What is sweet red bean paste (Anko)?
It is indispensable for Japanese sweets.
It’s made of simmered red beans and sugar, and plays an important role in almost all traditional Japanese sweets.
▼Yatsuhashi Hello Kittynews.livedoor.com
Is it the designer’s kindness that gave it arms and legs? Normally, yatsuhashi is triangle-shaped. This Hello Kitty is green because she represents the green tea yatsuhashi. The see-through red bean paste part is used to create her face.

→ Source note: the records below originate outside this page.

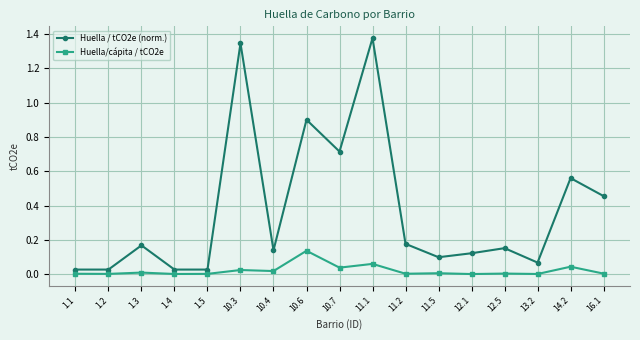

True or false: Huella/cápita / tCO2e has more than 1 points higher than both neighbors.

True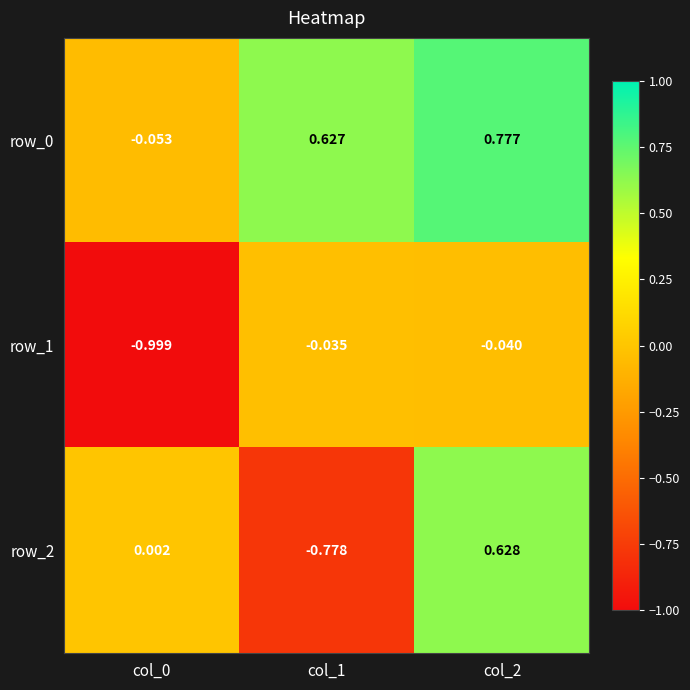

Reading left to right, transcribe all the data shown in this chart.

row_0: col_0=-0.1	col_1=0.6	col_2=0.8
row_1: col_0=-1.0	col_1=-0.0	col_2=-0.0
row_2: col_0=0.0	col_1=-0.8	col_2=0.6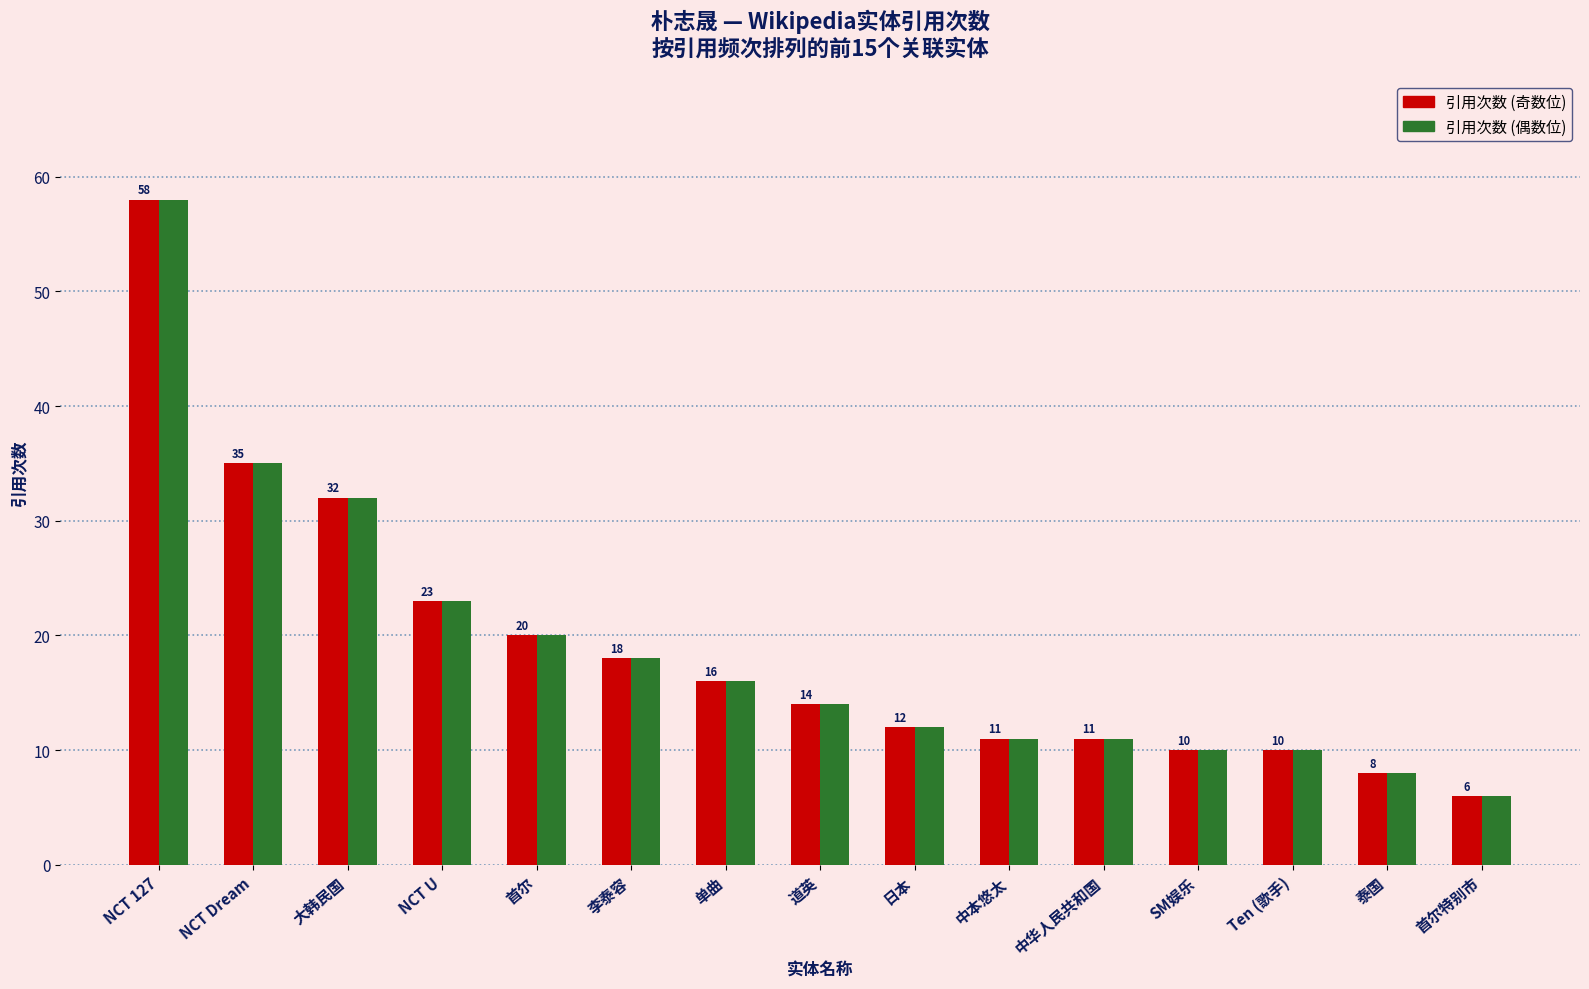

Which label corresponds to the largest value in the chart?

NCT 127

■Kyoto specialty 3. Traditional Kyoto vegetables
Traditional Vegetables of Kyoto
Kyoto developed its own varities of vegetables because Kyoto is far from the sea. There are many temples where vegetarian cooking prospered, because Buddhists abstain from certain foods like meat and fish. For these reasons, their main cuisine consists of vegetables, beans, and grains. These vegetables are called Kyo-yasai, “traditional Kyoto vegetables.”
Definition of Kyo-Yasai (Kyoto vegetables)
1. Vegetables produced before the Meiji Restoration, back when Kyoto was the capital of Japan.
2. Vegetables produced not only in Kyoto city itself, but all of the Kyoto metropolitan area.
3. It includes bamboo shoots.
4. It does not include mushrooms or ferns (like wild fiddleheads).
5. Vegetables produced are cultivated just for preservation of the species, or vegetables whose species are not cultivated but are preserved. This includes extinct vegetables.
▼Kyoto Vegetables Hello Kitty
A handkerchief with Hello Kitty dressed up as Kyoto vegetables. Carrots, green onions, radishes…all of them are classic vegetables at a glance, but special names have been given to the Kyoto varieties.
By the way….
Japanese women usually have handkerchiefs in their bags. They’re used to wipe sweat, dry washed hands after using the restroom, and as a napkin to protect clothes during mealtime.
▼Kyoto Vegetables Hello Kitty / Kujo Green Onion
Kujo Green Onion
Kujo green onions produced in Kujo, Kyoto.
▼Kyoto Vegetables Hello Kitty / Shogoin Radish Kittywww.1101.com
These radishes originate in Shogoin. They’re round compared to normal daikon, which are usually long and slender.
The local Hello Kitty exists in Kyoto sometimes! Please search in souvenir shops when you come to visit!